On a technical note, the way I imagine it working is that it would first download the full version once, and then download the differences every now and then (weekly or even monthly would be acceptable), based on what version the user already has. You could have predefined rollup intervals, which would give you the chance to better compress the updates, thus minimizing traffic. And you could for each update create a predefined number of direct patches from old versions. For example, saying that the latest content version is 1.1.2, you could have rollups for 1.1.1->1.1.2, 1.1.0->1.1.2, and as far back as you want to go, to minimize traffic even further if clients miss a rollup. Creating patches for each previous version would be automated, and would only need to happen when each rollup is created.

Missing the point about Wikipedia

While the idea is interesting, I think it would have marginal benefits to commercially package and sell wikipedia. I think you are missing the major point and the strength of Wikipedia, Its that it grows every single second, its constantly edited or added to by users from around the world, no other encyclopedia could claim to be more up to date. If there was an offline version today it would be outdated in a matter of days, it would contain tons of errors, misinformation and mistakes, not to mention a majority of important articles would be incomplete. Also it bears mentioning in today's date and age, its easier to go online and look up to date info on wikipedia or elsewhere for that matter than have a large incomplete offline version to look through. the task of commercially producing and distributing Wikipedia would also be a large burden, it might make sense if a third party were to pay Wikipedia for the rights to do that but I doubt it would find much interest.Theo10011 16:38, 5 October 2009 (UTC)

I saw this the other day,[1] Its a WikiReader sold by openmoko, a handheld reader for the wikipedia. It comes with an offline version of wikipedia without the images, here's an excerpt-

"the public Wikipedia XML file has, according to Openmoko, a size of somewhere between 25 and 30 GB and the company was able to compress it to less than 4 GB. And no, there are no images included, as the Wikipedia content with images is about 72 TB."

The offline wikipedia version being discussed here would be without any images, 25 gb uncompressed, just thought that it should be mentioned.


-- 09:02, 25 September 2009 (UTC)


Can we mark this as done now because of this? WereSpielChequers 13:02, 15 October 2009 (UTC)

For me, no. I'd like to see something that's WMF designed and/or specifically advanced by WMF. -- Philippe 15:26, 15 October 2009 (UTC)

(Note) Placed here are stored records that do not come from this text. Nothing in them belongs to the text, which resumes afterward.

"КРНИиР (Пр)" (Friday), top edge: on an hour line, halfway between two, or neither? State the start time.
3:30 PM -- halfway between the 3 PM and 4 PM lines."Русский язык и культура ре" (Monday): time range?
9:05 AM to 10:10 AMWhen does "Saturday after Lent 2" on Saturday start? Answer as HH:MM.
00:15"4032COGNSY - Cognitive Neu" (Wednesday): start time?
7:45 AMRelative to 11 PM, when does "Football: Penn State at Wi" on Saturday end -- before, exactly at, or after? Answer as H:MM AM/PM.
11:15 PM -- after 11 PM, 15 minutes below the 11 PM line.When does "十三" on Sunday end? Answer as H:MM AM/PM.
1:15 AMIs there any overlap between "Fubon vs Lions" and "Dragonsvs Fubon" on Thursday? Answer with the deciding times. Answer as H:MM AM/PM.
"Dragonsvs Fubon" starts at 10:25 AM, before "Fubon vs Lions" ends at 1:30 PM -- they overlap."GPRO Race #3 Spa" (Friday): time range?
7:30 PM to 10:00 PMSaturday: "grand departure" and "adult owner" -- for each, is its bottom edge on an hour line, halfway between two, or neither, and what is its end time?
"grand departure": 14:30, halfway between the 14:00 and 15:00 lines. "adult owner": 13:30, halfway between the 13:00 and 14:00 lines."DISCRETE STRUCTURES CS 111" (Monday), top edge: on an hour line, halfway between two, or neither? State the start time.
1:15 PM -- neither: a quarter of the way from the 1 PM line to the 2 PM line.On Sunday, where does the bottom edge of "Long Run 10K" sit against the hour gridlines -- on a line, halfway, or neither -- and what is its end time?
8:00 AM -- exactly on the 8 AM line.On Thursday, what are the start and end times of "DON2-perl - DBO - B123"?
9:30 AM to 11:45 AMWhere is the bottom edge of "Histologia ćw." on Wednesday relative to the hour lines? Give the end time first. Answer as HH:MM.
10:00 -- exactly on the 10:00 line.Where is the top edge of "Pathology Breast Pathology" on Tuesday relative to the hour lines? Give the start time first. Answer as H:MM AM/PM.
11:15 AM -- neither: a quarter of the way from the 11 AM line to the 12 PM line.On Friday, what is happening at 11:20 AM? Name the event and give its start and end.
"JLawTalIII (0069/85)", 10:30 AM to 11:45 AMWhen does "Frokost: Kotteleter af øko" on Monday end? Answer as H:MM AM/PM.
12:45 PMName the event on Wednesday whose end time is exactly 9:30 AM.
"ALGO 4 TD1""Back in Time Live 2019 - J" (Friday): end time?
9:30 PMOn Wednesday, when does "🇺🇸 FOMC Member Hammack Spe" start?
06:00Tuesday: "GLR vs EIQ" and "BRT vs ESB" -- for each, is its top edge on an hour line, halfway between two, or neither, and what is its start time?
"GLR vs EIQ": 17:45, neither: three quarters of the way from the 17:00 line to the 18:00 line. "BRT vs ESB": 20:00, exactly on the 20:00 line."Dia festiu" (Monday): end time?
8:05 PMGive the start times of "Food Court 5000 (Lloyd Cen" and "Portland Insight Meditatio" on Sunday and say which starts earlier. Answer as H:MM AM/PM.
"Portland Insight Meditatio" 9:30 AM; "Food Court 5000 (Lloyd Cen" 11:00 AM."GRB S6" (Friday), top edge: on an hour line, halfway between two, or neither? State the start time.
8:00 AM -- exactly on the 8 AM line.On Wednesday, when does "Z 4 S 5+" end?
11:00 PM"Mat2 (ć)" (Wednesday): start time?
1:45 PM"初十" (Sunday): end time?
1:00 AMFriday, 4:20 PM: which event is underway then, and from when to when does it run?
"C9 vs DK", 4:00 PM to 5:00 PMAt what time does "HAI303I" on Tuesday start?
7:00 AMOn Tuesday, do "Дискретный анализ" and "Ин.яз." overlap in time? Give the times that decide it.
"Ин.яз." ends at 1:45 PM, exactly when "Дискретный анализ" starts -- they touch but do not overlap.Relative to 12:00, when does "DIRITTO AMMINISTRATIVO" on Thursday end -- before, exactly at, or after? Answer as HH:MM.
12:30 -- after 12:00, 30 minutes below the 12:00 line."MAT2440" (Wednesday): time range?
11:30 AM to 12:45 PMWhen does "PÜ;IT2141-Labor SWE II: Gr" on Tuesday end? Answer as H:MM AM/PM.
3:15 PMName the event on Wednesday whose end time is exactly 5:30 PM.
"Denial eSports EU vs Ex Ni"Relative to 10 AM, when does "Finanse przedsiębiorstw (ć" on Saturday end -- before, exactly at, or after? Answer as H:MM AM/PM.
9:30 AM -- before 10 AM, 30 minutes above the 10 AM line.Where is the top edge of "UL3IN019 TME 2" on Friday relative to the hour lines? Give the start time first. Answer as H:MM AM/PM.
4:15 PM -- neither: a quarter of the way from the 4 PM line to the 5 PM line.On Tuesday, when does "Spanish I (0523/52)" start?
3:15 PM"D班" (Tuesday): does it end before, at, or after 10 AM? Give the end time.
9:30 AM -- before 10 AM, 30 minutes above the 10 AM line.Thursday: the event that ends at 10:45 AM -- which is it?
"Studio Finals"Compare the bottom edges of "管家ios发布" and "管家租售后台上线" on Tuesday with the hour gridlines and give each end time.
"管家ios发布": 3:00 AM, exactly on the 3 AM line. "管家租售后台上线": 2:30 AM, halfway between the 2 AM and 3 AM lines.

hey guys i posted the link above, I have a question about the Wikireader mentioned above. Isn't the Wikimedia foundation aware or involved in the commercial use of Wikipedia, from a legal stand point shouldn't the WMF at least be consulted before using an offline version of wikipedia. the company selling this might be interested in getting involved officially with the foundation through some revenue sharing model or licensing deal so that the WMF can provide up to date versions for the offline version and official support. Theo10011 00:24, 18 October 2009 (UTC)

I was assuming from this link that they had some sort of arrangement with the foundation that allowed them to use our trademarks. The data itself is of course licenced to allow such commercial reuse - provided we get appropriate credit for that, but I thought our logo was a different matter. WereSpielChequers 01:24, 18 October 2009 (UTC)
Don't mark this as done. Not everyone is going to buy the Wiki Reader (it costs $100, anyways) and a free solution is always preferable. MC10 18:37, 7 November 2010 (UTC)